#### [What is needed]
Pick up the Mustang 40 kit review after its last sentence and carry it on.

#### [Text section]
start

Mustang 40 (oz5572)
About this Plan
Jemco Fun Scale Mustang 40. Sport scale model for radio control.
Quote: "Steve: These are the 'plans' for the Jemco Fun Scale Mustang 40. Span 51 inches. Engine 19-40. The kit does not contain plans in the conventional sense. Only a wing plan is included. The fuselage is built on the table following the illustrated instruction steps. Included are pencil tracings of the die cut parts. It is possible to scratch build the plane from what is included. Thanks for what you are doing with Outerzone."
Direct submission to Outerzone.
Update 23/09/2019: Added kit review from Flying Models, November 1983, thanks to RFJ.
Quote: "Review from FM, Nov 1983. Jemco's Fun-Scale Mustang. An easy entry point to R/C Sport Scale flying. By Rich Uravitch.
What can you say about a kit that can be bought for $25.00, uses a unique approach to construction, exhibits great flying qualities and looks like an airplane! The Jemco 'Fun Scale' P-51 Mustang, to my way of thinking, fills a unique void for both the sport flyer and sport scale enthusiast by providing all of the above.
When Bob Hunt asked me to review this kit, his timing was perfect as I was mid-stream in a couple of new designs which were getting the best of me. I needed a diversion, something 'sporty scale' but not requiring a full blown finish, detailing, and all of the other ingredients common to Sport Scale.
I'm guessing, but I don't think this particular '51 kit (or its companion P-39) was ever a world beater sales wise. The kit has been out for quite some time but I don't recall ever seeing one at any of the fields I've visited or flown, which is a shame considering what it offers. Anyway, let's explore the kit:
The contents are well packaged and include much of the required hardware such as control horns, gear stops, blind nuts, and sheet metal screws. A large mylar sheet for markings, which I chose not to use, is also provided. Two sheets of building instructions, one of which is a full size wing layout, simplify the building. The unique fuselage (crutch type) construction is fully covered by a series of detailed isometric drawings.

end

#### [Material supplied]
start

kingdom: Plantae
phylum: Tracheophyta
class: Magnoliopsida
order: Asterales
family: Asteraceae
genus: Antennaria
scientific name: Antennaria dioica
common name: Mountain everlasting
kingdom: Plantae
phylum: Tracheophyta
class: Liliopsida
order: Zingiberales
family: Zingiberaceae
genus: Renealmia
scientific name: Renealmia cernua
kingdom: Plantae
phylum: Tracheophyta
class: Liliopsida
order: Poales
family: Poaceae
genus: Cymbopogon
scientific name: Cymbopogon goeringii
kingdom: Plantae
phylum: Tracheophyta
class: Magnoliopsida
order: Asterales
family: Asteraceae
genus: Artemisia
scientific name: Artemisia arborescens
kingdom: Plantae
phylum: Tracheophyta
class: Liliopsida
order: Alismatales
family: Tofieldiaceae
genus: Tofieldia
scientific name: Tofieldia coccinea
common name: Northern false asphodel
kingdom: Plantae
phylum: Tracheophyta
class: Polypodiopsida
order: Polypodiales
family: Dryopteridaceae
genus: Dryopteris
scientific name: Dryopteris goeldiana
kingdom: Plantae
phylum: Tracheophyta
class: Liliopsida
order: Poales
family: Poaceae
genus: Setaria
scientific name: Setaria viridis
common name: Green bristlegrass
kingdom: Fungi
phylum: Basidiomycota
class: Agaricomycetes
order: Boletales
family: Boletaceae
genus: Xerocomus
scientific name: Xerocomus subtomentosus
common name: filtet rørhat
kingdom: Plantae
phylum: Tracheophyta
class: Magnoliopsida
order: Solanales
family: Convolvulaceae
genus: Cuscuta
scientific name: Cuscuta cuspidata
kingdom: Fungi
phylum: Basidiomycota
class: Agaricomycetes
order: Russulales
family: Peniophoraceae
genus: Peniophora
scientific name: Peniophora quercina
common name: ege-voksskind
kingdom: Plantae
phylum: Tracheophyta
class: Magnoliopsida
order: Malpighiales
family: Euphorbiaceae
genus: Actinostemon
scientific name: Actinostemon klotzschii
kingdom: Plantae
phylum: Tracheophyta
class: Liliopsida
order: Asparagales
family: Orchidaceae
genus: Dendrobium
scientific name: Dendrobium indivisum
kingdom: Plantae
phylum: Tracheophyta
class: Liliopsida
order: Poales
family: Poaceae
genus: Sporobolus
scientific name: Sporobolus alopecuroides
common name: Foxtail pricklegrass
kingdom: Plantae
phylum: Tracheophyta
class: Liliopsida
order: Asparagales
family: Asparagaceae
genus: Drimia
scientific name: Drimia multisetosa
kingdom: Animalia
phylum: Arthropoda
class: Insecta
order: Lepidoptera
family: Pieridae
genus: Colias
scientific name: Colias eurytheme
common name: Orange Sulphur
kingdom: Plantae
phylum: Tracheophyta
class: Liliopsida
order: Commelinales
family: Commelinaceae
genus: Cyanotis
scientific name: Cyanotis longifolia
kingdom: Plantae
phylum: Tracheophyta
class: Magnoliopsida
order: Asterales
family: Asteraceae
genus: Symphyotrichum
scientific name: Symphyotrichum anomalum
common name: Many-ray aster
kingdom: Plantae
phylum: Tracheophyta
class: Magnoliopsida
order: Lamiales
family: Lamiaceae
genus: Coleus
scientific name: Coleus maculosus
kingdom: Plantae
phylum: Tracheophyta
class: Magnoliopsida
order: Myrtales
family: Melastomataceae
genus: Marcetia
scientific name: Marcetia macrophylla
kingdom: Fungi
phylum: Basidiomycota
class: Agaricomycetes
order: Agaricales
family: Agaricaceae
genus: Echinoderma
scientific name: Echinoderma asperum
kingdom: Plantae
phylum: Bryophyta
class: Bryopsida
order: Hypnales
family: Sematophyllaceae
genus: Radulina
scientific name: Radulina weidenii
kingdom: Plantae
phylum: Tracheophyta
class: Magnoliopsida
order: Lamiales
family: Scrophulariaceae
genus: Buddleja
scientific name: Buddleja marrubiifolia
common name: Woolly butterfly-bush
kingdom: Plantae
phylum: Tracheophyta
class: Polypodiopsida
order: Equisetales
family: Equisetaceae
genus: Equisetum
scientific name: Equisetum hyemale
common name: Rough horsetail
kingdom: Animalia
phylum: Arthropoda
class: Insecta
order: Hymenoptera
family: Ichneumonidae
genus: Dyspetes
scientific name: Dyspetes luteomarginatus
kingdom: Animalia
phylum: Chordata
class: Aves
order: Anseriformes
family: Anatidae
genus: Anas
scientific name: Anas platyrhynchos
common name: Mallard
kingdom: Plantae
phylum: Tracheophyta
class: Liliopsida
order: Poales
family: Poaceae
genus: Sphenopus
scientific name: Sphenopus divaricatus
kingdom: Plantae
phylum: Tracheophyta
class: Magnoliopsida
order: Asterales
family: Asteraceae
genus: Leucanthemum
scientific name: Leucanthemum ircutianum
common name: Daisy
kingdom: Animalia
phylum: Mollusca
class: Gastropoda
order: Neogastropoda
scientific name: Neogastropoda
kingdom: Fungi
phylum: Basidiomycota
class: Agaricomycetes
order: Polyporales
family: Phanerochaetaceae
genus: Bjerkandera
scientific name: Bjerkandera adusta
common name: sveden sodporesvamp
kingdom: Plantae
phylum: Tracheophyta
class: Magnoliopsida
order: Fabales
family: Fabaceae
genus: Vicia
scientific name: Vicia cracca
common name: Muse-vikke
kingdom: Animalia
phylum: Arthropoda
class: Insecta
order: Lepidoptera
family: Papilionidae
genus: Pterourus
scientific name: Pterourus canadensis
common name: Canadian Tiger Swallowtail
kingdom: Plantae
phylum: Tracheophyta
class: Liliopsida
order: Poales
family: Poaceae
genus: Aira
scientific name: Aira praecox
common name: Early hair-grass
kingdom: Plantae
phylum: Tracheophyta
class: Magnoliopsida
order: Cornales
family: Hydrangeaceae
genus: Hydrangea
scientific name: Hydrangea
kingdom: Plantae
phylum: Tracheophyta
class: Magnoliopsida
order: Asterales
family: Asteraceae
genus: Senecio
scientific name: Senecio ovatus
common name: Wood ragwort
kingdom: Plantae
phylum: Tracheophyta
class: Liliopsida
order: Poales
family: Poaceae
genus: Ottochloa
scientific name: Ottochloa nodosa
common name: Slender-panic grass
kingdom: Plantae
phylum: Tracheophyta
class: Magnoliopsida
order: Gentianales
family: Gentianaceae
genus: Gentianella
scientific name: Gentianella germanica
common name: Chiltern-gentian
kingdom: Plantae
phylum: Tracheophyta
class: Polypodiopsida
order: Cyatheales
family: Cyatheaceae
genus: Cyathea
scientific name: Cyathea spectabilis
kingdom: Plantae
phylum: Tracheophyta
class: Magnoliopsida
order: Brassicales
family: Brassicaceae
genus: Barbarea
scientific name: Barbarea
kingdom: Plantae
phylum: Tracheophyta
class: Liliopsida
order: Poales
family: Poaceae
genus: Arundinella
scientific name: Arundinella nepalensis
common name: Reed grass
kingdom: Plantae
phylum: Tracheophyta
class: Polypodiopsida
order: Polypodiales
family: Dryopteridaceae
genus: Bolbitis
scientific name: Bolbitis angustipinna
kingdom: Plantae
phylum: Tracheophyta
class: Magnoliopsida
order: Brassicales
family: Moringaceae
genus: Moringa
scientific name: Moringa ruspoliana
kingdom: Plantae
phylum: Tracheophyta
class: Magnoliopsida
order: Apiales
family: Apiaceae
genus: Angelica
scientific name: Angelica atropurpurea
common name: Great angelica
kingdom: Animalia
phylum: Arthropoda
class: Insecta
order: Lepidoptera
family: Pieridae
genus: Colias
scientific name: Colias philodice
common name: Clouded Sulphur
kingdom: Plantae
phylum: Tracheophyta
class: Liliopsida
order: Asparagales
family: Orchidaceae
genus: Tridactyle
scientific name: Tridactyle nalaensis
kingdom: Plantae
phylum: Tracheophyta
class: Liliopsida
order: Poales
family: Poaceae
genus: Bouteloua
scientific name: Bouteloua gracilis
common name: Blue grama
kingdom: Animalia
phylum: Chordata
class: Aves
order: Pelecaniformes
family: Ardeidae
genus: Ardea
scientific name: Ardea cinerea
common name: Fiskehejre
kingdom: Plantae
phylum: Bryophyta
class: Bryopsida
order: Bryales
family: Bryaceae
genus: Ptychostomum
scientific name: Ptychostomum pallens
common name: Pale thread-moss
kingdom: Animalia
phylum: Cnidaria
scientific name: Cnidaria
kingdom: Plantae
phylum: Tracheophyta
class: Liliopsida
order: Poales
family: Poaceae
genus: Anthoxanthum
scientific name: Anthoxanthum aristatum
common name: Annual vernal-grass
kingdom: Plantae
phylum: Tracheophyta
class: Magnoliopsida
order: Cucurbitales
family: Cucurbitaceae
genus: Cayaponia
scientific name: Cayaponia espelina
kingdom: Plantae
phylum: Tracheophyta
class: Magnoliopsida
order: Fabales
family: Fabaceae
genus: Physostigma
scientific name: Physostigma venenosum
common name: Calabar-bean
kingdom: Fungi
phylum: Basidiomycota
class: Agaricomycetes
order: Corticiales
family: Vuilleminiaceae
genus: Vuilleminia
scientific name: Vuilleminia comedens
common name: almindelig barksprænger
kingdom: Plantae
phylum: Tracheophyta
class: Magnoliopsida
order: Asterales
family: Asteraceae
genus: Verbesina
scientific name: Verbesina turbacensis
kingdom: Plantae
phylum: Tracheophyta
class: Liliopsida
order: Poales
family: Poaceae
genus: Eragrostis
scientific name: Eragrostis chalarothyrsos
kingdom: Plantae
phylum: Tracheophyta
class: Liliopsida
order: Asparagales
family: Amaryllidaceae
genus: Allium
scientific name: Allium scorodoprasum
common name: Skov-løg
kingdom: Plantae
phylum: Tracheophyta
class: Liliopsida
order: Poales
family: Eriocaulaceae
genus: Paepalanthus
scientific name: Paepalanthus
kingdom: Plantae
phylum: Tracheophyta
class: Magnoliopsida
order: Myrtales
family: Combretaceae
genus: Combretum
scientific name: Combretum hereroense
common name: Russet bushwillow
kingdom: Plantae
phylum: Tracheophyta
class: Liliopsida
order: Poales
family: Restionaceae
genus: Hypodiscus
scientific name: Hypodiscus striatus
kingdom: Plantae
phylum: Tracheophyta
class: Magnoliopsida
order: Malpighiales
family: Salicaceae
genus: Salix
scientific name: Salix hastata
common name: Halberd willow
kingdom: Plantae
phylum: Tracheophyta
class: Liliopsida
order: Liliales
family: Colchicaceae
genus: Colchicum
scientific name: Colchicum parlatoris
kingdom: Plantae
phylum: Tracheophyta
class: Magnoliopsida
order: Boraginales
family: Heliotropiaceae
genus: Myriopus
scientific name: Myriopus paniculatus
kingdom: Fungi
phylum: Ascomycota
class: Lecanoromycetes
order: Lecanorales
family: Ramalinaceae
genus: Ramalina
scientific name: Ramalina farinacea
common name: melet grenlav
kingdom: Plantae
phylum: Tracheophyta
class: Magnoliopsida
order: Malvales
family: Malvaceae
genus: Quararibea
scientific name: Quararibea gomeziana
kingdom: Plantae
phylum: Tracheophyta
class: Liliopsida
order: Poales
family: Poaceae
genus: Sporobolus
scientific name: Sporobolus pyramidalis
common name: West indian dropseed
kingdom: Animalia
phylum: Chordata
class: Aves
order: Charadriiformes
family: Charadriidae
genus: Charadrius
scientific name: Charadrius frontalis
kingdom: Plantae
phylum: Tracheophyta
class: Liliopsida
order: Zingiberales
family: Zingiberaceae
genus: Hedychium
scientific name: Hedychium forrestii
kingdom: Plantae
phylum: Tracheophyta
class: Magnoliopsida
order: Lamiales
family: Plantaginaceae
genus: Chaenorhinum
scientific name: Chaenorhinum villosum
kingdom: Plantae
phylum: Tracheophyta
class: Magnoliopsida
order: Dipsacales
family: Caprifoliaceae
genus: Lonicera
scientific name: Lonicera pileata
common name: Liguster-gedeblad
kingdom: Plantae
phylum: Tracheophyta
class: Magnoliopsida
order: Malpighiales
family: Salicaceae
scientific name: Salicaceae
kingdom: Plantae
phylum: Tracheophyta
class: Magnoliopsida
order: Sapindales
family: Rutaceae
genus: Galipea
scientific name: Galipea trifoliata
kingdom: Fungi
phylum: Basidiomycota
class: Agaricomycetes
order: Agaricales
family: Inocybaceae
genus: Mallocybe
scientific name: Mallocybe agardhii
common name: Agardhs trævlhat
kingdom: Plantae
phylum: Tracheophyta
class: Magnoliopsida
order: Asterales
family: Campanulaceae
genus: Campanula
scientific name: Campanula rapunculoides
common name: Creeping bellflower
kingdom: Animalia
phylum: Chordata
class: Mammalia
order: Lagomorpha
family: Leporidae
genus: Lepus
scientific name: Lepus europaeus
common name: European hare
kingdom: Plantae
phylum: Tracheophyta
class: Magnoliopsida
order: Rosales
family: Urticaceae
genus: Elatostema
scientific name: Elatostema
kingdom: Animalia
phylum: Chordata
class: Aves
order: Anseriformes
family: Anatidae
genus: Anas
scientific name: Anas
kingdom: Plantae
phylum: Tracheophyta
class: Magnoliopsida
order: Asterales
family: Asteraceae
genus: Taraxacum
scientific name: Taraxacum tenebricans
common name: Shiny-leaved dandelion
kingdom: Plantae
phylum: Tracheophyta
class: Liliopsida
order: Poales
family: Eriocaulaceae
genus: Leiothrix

end

#### [Answer to this exercise]
Virtually all the balsa wood parts will re-quire some coaxing with an X-Acto; the die cutting is not that good. The light ply parts fall out of the sheet with only the spar notches needing a little clean-up. These die cutting problems may have been inherent to the production run from which my kit came and I haven't had occasion to discuss this with other modelers building the same kit but for what the kit costs, I can live with it.
Building the fuselage was genuinely fun and different. Bulkhead positioning on the crutch could be better shown with actual dimensions rather than approximating from the isometrics. Since the bulkheads have tabs which key to the fuselage sides you may not end up in perfect position, and will there-fore have to enlarge the slots. Not to worry, all will come out as advertised. The key step in building the fuselage is to align and secure the tail end of the fuselage halves prior to adding the aft section bulkheads. This is pointed out in the sequential build-up. I didn't pay attention and ended up with a twist that took some doing to eliminate. Elevator and rudder Ny-rods should be installed and anchored now. The upper sheeting must be soaked with water to enable it to match the bulkhead curve, but this is no problem if you don't force it. Let the water do its job - it's one of the few areas in R/C building where warpage is not only intentional, but desirable!
Wing construction is a snap and with two ,is lite ply spars, a ,/4 inch birch dowel leading edge, and a one piece machined gear block, I expect you could clear forests with this one. The only addition I would recommend would be to continue the lower sheeting all the way forward to the leading edge. It's very likely that, if you pick the airplane up at the field by grabbing it under the wing near the root, you'll have to patch the covering you've just punctured.
The tail group is solid sheet and needs only sanding prior to hinging the surfaces. The horizontal stabilizer in my kit was rock hard - so hard, in fact, that the edges were splintered. I thought about replacing the wood but figured since I was planning to use an Enya .40 for motivation, the additional weight in the tail would help the balance. It did.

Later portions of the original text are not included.